The debut of the iMac G5 in October 2005 contradicted that statement. The built-in Front Row software allows users to play music, view photo slide shows and watch videos. “The new iMac G5 debuts our amazing Front Row media experience, and we think users are going to love it,” said Jobs.

5) Apple introduced the iPod photo in October 2004, disappointing pundits who believed the company would release a video-capable iPod. Jobs addressed their dashed hopes, stating emphatically that the iPod is the “wrong place” for video. “No one has any video content to put on them, and even if they did, the screens are much too small.”

In October 2005, Apple takes the wraps off the fifth-generation iPod, which features the ability to play video.

6) In November 2003, Jobs pronounces himself “very happy with the PowerPC.” “We have all the options in the world, but the PowerPC road map looks very strong so we don’t have any plans to switch processor families at this point,” he said then.

In June 2005, Jobs drops a bombshell: “Apple will deliver Intel-based Macs within a year.”

Ng pitches this as part of Job’s visionary leadership. His ability to change horses midstream, and adapt himself and his company in directions which make a difference.

My problem with Apple remains the problem I have had with it for many years. NOT since the beginning of my relationship with computers (I was Apple trained back in the day), but more or less since Y2K. They don’t add value to technology, they add image. While the effect of the ipod revolution on digital music market is hardly negligible, they created that platform using DRM, which I abhor on intellectual and moral levels. Jobs has maintained a cult of personality, and the market has kept with that cult. The upcoming italk, iphone, and iwhatever will move this cult forward, without really adding any innovation. They add overpriced services. They add contractual lock-ins and married software and hardware. They are the Mercedes Benz of technology – they couple very savvy design with exquisite marketing, and prices to match. Benz has definitely made some innovations over the years, but none that an be adapted or applied outside of their systems. I’ll never own a Benz for the same reason I will never own a Mac. Give me something I can take apart, innovate with, add or subtract from at will, without hassle. That is the core of computers to me – customability, not perceived individuality though mass consumerism.

Think different indeed.

As I pointed out elsewhere, this move for the dual-boot support is based on fear. Fear that the reverse engineering tactics of many savvy programmers will take Apple’s much lauded O/S out of their hands and put it in the hands of the consumer. Once that happens, you don’t need to buy an overpriced machine to get the super-ergonomically designed leather interior. If you can run Jaguar on anything, why pay for an overpriced machine, other than because you like the way it looks? If you like the way it looks, and have the cash to burn, you’l keep going back. The fringe who has been paying for the hardware because it is the only way they could run the software will evaporate. Apple was nearly killed by clones once before. They are on the precipice of such a situation now. They need to keep their devout rooted in hardware and software solutions which keep them making money on a 2-3 year cycle. If they lose that nice, thy lose their slice of the pie.

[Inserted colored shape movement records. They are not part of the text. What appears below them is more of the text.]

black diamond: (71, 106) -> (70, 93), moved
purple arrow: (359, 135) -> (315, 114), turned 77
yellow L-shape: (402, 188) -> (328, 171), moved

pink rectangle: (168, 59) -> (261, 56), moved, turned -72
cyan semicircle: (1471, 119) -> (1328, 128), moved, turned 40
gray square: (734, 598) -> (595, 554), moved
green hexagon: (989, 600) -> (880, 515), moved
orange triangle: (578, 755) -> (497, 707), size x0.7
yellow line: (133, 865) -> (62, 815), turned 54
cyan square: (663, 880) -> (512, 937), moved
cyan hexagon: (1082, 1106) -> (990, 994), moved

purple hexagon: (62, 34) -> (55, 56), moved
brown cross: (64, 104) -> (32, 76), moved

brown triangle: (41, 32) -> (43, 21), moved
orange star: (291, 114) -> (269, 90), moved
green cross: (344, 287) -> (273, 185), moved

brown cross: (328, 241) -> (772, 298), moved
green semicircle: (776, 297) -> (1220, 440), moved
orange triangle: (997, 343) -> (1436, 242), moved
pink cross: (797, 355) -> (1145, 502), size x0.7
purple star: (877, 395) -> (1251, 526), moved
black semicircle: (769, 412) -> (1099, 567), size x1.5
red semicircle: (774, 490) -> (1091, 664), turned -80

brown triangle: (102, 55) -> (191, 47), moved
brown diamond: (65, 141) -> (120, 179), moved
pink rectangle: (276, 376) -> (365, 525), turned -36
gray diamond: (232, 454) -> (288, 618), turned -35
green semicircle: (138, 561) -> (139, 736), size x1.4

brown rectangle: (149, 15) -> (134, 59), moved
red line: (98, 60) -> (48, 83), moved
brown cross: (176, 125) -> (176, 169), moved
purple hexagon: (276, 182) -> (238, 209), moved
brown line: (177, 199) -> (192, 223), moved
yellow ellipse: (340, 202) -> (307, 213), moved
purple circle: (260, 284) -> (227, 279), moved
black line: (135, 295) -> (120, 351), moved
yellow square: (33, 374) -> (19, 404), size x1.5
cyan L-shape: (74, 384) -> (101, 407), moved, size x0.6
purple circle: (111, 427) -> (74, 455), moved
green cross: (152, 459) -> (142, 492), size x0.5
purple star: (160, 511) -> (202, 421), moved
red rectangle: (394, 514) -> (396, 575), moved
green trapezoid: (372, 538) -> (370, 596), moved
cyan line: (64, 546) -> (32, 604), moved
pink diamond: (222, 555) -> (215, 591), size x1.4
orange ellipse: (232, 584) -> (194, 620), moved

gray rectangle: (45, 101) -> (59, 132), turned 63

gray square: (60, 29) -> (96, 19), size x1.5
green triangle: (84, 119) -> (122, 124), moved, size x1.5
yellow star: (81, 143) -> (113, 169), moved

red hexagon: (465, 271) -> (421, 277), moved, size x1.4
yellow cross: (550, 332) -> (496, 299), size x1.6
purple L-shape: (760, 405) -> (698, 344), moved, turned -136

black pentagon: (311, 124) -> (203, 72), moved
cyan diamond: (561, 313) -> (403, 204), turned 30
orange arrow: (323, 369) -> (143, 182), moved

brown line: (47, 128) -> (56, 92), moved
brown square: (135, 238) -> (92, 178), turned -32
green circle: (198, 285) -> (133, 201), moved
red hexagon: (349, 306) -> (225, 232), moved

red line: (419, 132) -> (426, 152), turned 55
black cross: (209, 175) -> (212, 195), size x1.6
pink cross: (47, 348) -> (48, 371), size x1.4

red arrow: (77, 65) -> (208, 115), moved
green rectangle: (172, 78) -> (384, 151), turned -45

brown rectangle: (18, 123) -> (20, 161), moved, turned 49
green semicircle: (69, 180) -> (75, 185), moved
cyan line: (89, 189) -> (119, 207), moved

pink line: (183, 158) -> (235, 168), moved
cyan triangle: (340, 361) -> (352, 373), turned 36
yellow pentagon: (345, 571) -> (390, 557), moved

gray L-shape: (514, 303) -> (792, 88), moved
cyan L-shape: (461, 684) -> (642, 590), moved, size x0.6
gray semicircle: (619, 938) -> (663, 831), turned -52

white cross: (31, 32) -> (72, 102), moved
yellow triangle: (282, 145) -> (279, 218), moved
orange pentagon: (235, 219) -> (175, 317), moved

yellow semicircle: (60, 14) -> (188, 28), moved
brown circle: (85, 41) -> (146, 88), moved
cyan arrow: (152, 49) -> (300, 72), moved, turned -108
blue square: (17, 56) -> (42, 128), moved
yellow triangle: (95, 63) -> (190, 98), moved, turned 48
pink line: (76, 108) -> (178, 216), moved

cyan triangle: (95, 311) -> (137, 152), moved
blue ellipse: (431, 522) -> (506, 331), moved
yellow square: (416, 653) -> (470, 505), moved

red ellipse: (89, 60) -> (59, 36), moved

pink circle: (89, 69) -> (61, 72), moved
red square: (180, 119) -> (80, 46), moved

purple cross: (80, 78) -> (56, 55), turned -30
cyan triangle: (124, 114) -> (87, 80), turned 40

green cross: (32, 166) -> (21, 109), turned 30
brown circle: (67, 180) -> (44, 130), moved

That market that buys for aesthetics will be faced with a boatload of design imitations at half the price. Apple’s vice grip on the luxury computer market has only really been challenged by Sony, and Sony has too many other pies in the oven to make a concerted effort to provide real competition, particularly against a zealot market. If Apple gives up its proprietary O/S, or if that O/S becomes divorced from their hardware, you may see Sony and others (like Dell) swoop in on that high end market like vultures at a charnel pit.

I hate Microsoft just as much if not more, for many of the same practices. Don’t paint me as an ‘A vs B’ guy. I am a market vs. technology guy. The problem is, the consumer is dumb, and the tech innovators all belong to good marketing teams. There is too much money out there for the field to be different. Change the consumers, and you change the culture.

I doubt we’ll see it before the whole thing comes crashing down, but a boy can dream, right?